Et ça ressemble à quoi, la musique de Kiwanuka ? Les noms qui reviennent le plus souvent le concernant sont dans l’ordre ceux d’Otis Redding, Bill Withers et Van Morrison. Ouais, bof … Si avec pas mal d’imagination on peut parfois valider les deux derniers, pour Otis, faudra m’expliquer. Kiwanuka est un bon chanteur, capable de poser sa voix de différentes façons, mais jamais sans que ça évoque la tessiture et la puissante souplesse du crashé en avion. Perso, si je devais citer un nom concernant cette rondelle éponyme, ce serait celui de Stevie Wonder période « Songs in the key of life ». Flagrant sur plusieurs titres (« You ain’t the problem », « Living in denial », « Hard to say goodbye ») sur lesquels les similitudes sont parfois troublantes, sans toutefois tomber dans la copie ou le plagiat.

Danger Mouse & Kiwanuka

Comme l’aveugle à dreadlocks, Kiwanuka écrit, compose, chante et joue d’une multitude d’instruments (guitares, basse, B3, synthés). Différence notable, Kiwanuka ne produit pas ses disques. Je vois pas pourquoi il irait perdre son temps à pousser des boutons sur la console, parce qu’il peut compter à ce poste sur rien de moins que le sieur Brian Burton, plus connu sous son pseudo Danger Mouse. Avis tout personnel, Danger Mouse est le producteur number one de ce siècle, celui que l’on convoque pour essayer de se remettre à flot (U2, Red Hot Chili Peppers, Norah Jones, …), pour expérimenter (Damon Albarn et son Gorillaz, …), pour conquérir les charts (Black Keys dont il fut pendant quasi une décennie le troisième membre), sans compter ses collaborations (Cee-Lo Green, Karen O, …) et ses propres groupes (Gnarls Barkley, Broken Bells). Et comme si ça ne suffisait pas, sur « Kiwanuka », un autre producteur lui aussi multi-instrumentiste vient apporter sa contribution. Il s’appelle Inflo, j’ignorais son existence, et apparemment serait d’après ses laudateurs, le Quincy Jones de la neo-soul et du r’n’b anglais. Ce trio a pas besoin de grand-monde pour jouer de tous les instruments et remplir l’espace sonore, mais sur quelques titres section de cordes, de cuivres, choristes ou musiciens additionnel viennent étoffer les compos.

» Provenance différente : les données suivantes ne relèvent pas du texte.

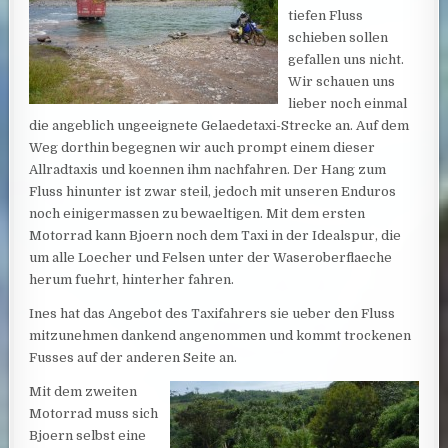
tiefen Fluss
schieben sollen
gefallen uns nicht.
Wir schauen uns
lieber noch einmal
die angeblich ungeeignete Gelaedetaxi-Strecke an. Auf dem
Weg dorthin begegnen wir auch prompt einem dieser
Allradtaxis und koennen ihm nachfahren. Der Hang zum
Fluss hinunter ist zwar steil, jedoch mit unseren Enduros
noch einigermassen zu bewaeltigen. Mit dem ersten
Motorrad kann Bjoern noch dem Taxi in der Idealspur, die
um alle Loecher und Felsen unter der Waseroberflaeche
herum fuehrt, hinterher fahren.
Ines hat das Angebot des Taxifahrers sie ueber den Fluss
mitzunehmen dankend angenommen und kommt trockenen
Fusses auf der anderen Seite an.
Mit dem zweiten
Motorrad muss sich
Bjoern selbst eine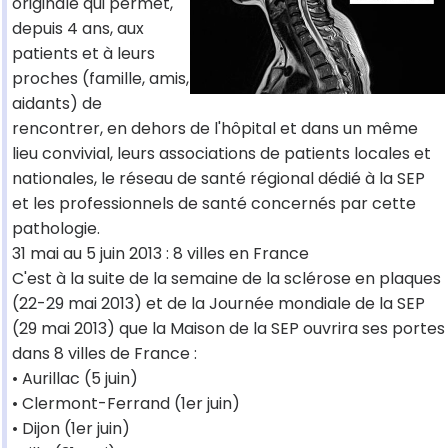
originale qui permet,
depuis 4 ans, aux
patients et à leurs
proches (famille, amis,
aidants) de
rencontrer, en dehors de l'hôpital et dans un même
lieu convivial, leurs associations de patients locales et
nationales, le réseau de santé régional dédié à la SEP
et les professionnels de santé concernés par cette
pathologie.
31 mai au 5 juin 2013 : 8 villes en France
C'est à la suite de la semaine de la sclérose en plaques
(22-29 mai 2013) et de la Journée mondiale de la SEP
(29 mai 2013) que la Maison de la SEP ouvrira ses portes
dans 8 villes de France :
• Aurillac (5 juin)
• Clermont-Ferrand (1er juin)
• Dijon (1er juin)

Le résultat d’ensemble est bon, voire parfois plus. C’est évidemment pas la soul des 60’s qui se retrouve téléportée dans la fin des années 2010. Le son est contemporain, sans que ça sonne racoleur. De la construction sérieuse sans le recours forcené à des gimmicks « tendance ». On ne trouve pas dans « Kiwanuka » de voix passées à travers des vocoders, ni ces insupportables sonorités métallisées et totalement déshumanisées qui font la joie (?) des tiktokeurs …


Pièces de choix, l’inaugural « You ain’t the problem » très Stevie Wonder déjà évoqué, avec son rythme à la « Another star ». « Rolling », un des nombreux singles suit, c’est beaucoup plus syncopé et mené par une phénoménale ligne de basse. « Piano joint » est une ballade soyeuse très soul 60’s et « Hero » est pour moi la pièce majeure du disque avec sa voix légèrement voilée et éraillée, qui se promène au début sur une ambiance très folk, avant qu’un riff voisin de celui de « All along the watchtower » (version Hendrix) n’emporte le titre dans un tourbillon psyché-soul du meilleur effet.

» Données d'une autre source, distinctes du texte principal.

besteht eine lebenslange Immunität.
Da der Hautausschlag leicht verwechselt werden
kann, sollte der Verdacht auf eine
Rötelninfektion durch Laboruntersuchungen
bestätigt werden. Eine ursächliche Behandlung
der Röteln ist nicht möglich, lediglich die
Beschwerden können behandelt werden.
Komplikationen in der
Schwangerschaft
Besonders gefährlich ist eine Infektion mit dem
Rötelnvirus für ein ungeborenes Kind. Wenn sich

Michael Kiwanuka est capable de faire rugir les guitares sur « Hard to say goodbye », dommage que le morceau soit trop alambiqué et surchargé, de livrer de grosses performances vocales (sur « Final days », ballade bluesy sur rythmique hip-hop, si-si, ça fonctionne même si c’est pas absolument renversant ; ou encore sur « Solid ground » qui débute dépouillé avant un crescendo symphonique).

Quelques titres sont plus dispensables (une paire de – heureusement – assez courts instrumentaux), surtout parce qu’ils semblent avoir du mal à se démarquer de modèles évidents (« Living in denial » trop Wonder ou « I’ve been dazed » un peu beaucoup Beatles « Hey Jude »).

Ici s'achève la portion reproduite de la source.